DaimlerChrysler will bring a fleet of clean, efficient, hydrogen-fuelled fuel cell cars to the United States beginning in 2003 as part of a worldwide test programme, said the company’s technology chief Bernard Robertson.

DC will also develop a second generation fuel cell vehicle running on sodium borohydride, a clean, nonflammable and recyclable fuel derived from borax, Robertson said.

Robertson, speaking at DaimlerChrysler's North American Innovation Symposium in New York on Monday, said at the same time, the company will continue to explore innovative ways to enhance the efficiency, performance and emissions control of the internal combustion engine and related technologies, such as hybrid electric vehicles.

"The internal combustion engine will get even better; and we will have innovative technologies, such as cylinder deactivation, stop/start systems and hybrids, to draw even more benefits from this mainstay of personal transportation.

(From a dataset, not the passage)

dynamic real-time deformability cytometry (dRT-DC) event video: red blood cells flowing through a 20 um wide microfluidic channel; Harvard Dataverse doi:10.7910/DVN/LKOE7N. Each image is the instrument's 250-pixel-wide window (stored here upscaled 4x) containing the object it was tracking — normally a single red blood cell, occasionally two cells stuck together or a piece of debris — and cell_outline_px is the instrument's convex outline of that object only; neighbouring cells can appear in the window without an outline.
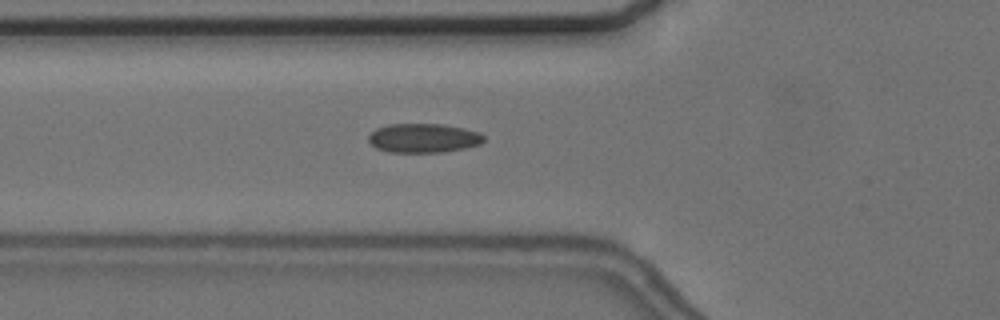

"At the same time, we will also begin the transition to the powertrains and fuels of the future.  Many of us in the automobile industry believe that includes fuel cell powertrains and hydrogen fuels."

The benefits of these new powertrains and fuels could be enormous -- reduced fuel consumption, zero or near-zero emissions and enhanced vehicle performance, utility and convenience, Robertson said.

However, the full potential of these new technologies will not be realised without improvements in the quality of the fuels used for personal transportation.  A critical element will be the availability of clean, low-sulphur fuels (sulphur significantly reduces the efficiency of emission control systems. Renewable fuel sources are also expected to play an increasing role).

"We will need to work together as an industry, as a transportation community and as a society to define our environmental and transportation goals and to develop and implement the advanced technologies that will enable us to achieve those goals," Robertson said.